Among my own favorite practitioners of the trade would be classic cartoonists like D.R. Fitzpatrick of the old St. Louis Post-Dispatch, George Fisher of the old Arkansas Gazette, and, my favorite of favorites, Bill Mauldin of Stars and, in civilian life, the St. Louis Post-Dispatch and then the Chicago Sun-Times. Because he wasn't only a comic. He didn't just make people laugh but moved them to sigh, think, agree or disagree, mutter angrily or shout Amen, Hallelujah and Selah! He had a point of view. He had something to say, not just entertain us with.


I would've included Herblock on my list of greats if he'd stopped drawing a decade or two earlier than he did. He wound up just repeating the icons he'd made part of the American mind: Richard Nixon with 5 o'clock shadow climbing out of a sewer, The Bomb looming over all.

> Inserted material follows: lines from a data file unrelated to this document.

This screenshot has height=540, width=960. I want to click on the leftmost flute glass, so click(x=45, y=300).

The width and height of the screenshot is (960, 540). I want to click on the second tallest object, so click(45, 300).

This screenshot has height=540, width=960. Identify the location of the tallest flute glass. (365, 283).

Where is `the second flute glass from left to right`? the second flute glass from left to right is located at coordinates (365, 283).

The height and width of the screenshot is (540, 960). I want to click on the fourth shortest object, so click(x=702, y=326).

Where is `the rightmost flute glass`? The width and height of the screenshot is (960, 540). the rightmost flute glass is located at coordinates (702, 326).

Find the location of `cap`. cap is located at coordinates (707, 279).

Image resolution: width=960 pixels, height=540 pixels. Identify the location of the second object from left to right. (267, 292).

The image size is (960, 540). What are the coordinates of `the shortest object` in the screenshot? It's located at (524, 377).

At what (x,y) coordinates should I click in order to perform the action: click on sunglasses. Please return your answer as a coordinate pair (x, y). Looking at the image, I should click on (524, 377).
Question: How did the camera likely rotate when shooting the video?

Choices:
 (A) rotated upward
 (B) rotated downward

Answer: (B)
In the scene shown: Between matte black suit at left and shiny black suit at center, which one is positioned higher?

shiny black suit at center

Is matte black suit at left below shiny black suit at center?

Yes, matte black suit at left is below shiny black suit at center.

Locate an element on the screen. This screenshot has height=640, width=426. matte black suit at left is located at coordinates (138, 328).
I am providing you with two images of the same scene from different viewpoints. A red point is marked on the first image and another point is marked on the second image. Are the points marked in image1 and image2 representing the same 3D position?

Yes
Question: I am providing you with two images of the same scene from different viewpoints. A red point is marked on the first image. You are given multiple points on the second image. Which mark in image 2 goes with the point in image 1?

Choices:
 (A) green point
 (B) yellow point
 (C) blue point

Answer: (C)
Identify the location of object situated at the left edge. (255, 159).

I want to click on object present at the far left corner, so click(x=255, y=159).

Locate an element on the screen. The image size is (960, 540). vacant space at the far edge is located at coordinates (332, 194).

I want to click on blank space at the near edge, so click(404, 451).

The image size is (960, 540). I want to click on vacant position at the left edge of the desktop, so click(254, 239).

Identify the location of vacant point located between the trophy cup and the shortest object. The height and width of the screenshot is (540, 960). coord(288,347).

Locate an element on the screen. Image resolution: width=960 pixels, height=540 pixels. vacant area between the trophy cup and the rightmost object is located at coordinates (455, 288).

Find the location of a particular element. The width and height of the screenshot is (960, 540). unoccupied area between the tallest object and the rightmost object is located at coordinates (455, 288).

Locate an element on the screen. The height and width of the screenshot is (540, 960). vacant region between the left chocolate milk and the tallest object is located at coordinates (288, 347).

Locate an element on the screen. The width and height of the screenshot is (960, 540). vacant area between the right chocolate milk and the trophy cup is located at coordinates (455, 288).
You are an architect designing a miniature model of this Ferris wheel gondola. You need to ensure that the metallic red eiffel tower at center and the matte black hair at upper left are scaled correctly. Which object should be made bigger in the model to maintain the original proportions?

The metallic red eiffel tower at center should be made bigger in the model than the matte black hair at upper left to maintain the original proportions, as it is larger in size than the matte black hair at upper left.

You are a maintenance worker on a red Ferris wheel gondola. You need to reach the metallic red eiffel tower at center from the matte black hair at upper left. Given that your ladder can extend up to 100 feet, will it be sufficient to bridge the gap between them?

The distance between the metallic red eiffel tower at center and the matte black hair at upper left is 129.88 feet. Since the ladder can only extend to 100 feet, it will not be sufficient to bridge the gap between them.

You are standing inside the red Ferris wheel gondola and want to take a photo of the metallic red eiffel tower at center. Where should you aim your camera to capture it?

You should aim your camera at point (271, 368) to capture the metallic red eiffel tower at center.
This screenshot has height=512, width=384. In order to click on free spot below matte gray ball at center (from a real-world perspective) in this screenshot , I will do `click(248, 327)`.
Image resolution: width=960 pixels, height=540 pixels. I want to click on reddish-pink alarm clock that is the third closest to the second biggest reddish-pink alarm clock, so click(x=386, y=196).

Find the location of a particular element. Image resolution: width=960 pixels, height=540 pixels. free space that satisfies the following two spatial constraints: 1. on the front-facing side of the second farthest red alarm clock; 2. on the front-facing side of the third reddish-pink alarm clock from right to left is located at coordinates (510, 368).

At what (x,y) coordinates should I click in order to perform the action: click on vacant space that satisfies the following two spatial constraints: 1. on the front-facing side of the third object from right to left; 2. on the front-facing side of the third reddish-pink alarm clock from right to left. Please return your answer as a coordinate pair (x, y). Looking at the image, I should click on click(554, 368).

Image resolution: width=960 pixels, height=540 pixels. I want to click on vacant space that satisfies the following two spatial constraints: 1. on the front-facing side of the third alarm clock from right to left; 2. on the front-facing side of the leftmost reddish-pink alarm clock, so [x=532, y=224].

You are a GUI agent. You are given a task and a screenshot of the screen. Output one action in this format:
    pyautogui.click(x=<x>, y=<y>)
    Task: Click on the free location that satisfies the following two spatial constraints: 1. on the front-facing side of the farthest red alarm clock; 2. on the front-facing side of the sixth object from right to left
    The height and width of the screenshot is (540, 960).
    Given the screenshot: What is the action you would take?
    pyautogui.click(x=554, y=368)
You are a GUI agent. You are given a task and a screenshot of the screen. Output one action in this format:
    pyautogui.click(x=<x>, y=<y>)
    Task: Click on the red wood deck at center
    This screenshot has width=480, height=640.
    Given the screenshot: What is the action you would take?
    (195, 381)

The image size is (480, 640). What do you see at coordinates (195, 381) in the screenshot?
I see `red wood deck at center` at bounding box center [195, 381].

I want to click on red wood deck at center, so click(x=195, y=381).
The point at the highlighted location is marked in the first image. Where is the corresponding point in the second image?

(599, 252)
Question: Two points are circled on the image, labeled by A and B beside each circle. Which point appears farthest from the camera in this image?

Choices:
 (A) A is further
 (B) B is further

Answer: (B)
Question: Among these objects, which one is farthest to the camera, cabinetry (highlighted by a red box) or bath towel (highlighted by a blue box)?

A great artist grows; he doesn't just keep repeating his earlier work, however powerful.


There are still some cartoonists who may prove to be in Bill Mauldin's major league. The name Michael Ramirez comes to mind. Naturally the Los Angeles Times dropped him as it entered its mediocre phase, and his base is now Investor's Business Daily. But his kind of talent, and gumption, is rare.


Too many of today's political cartoonists spread themselves too thin. Talent may be limitless but not time or energy, which needs to be focused if it is to give us something more than a quick laugh. Or maybe even a view of the human condition.